I have the heap memory set to :

-Xms32g\n
-Xmx64g\n\

but still get the exception with a 13GB SQL file:
java.lang.OutOfMemoryError: Requested array size exceeds VM limit

And for a 5GB SQL file the exception:
org.codelibs.fess.crawler.exception.EsAccessException: Failed to insert 20240910000…

Is there anything else in general that I could try to change so that it crawls the files or is it due to SQL or JSON files?

shinsuke · September 10, 2024, 8:43pm

It’s not a problem with heap size.

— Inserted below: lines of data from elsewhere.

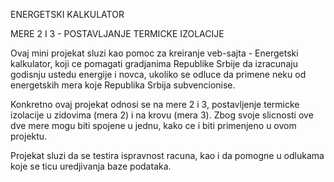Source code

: ENERGETSKI KALKULATOR

MERE 2 I 3 - POSTAVLJANJE TERMICKE IZOLACIJE

Ovaj mini projekat sluzi kao pomoc za kreiranje veb-sajta - Energetski kalkulator,
koji ce pomagati gradjanima Republike Srbije da izracunaju godisnju ustedu
energije i novca, ukoliko se odluce da primene neku od energetskih mera koje
Republika Srbija subvencionise.

Konkretno ovaj projekat odnosi se na mere 2 i 3, postavljenje termicke
izolacije u zidovima (mera 2) i na krovu (mera 3). Zbog svoje slicnosti ove dve
mere mogu biti spojene u jednu, kako ce i biti primenjeno u ovom projektu.

Projekat sluzi da se testira ispravnost racuna, kao i da pomogne u odlukama
koje se ticu uredjivanja baze podataka.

It might work by adding -XX:+UseCompressedOops.

mark_dg68asjf · September 11, 2024, 7:04am

I have added -XX:+UseCompressedOops\n\ to the fess.config_properties file, but unfortunately I still get the same errors:

java.lang.OutOfMemoryError: Requested array size exceeds VM limit
at java.base/java.util.Arrays.copyOf(Arrays.java:3537)
at java.base/java.lang.AbstractStringBuilder.ensureCapacityInternal(AbstractStringBuilder.java:228)
at java.base/java.lang.AbstractStringBuilder.append(AbstractStringBuilder.java:802)
at java.base/java.lang.StringBuilder.append(StringBuilder.java:246)
at java.base/java.lang.StringBuilder.append(StringBuilder.java:91)
at java.base/java.lang.AbstractStringBuilder.appendCodePoint(AbstractStringBuilder.java:947)
at java.base/java.lang.StringBuilder.appendCodePoint(StringBuilder.java:280)
at org.codelibs.fess.crawler.util.TextUtil$TextNormalizeContext.execute(TextUtil.java:91)
at org.codelibs.fess.crawler.extractor.impl.TikaExtractor.getContent(TikaExtractor.java:440)
at org.codelibs.fess.crawler.extractor.impl.TikaExtractor.getText(TikaExtractor.java:193)
at org.codelibs.fess.crawler.extractor.impl.TikaExtractor.getText(TikaExtractor.java:149)
at org.codelibs.fess.crawler.transformer.AbstractFessFileTransformer.getExtractData(AbstractFessFileTransformer.java:391)
at org.codelibs.fess.crawler.transformer.AbstractFessFileTransformer.generateData(AbstractFessFileTransformer.java:101)
at org.codelibs.fess.crawler.transformer.AbstractFessFileTransformer.transform(AbstractFessFileTransformer.java:82)
at org.codelibs.fess.crawler.processor.impl.DefaultResponseProcessor.process(DefaultResponseProcessor.java:74)
at org.codelibs.fess.crawler.CrawlerThread.processResponse(CrawlerThread.java:291)
at org.codelibs.fess.crawler.FessCrawlerThread.processResponse(FessCrawlerThread.java:251)
at org.codelibs.fess.crawler.CrawlerThread.run(CrawlerThread.java:162)
at java.base/java.lang.Thread.run(Thread.java:842)

and

org.codelibs.fess.crawler.exception.EsAccessException: Failed to insert 20240911085619-1.Zmletc
at org.codelibs.fess.crawler.service.impl.AbstractCrawlerService.insert(AbstractCrawlerService.java:240)
at org.codelibs.fess.crawler.service.impl.EsDataService.store(EsDataService.java:60)
at org.codelibs.fess.crawler.service.impl.EsDataService.store(EsDataService.java:41)
at org.codelibs.fess.crawler.processor.impl.DefaultResponseProcessor.processResult(DefaultResponseProcessor.java:124)
at org.codelibs.fess.crawler.processor.impl.DefaultResponseProcessor.process(DefaultResponseProcessor.java:79)
at org.codelibs.fess.crawler.CrawlerThread.processResponse(CrawlerThread.java:291)
at org.codelibs.fess.crawler.FessCrawlerThread.processResponse(FessCrawlerThread.java:251)
at org.codelibs.fess.crawler.CrawlerThread.run(CrawlerThread.java:162)
at java.base/java.lang.Thread.run(Thread.java:842)

shinsuke · September 11, 2024, 8:37pm

Additional JVM options tuning might be needed. If you need more help, it’s better to contact commercial support.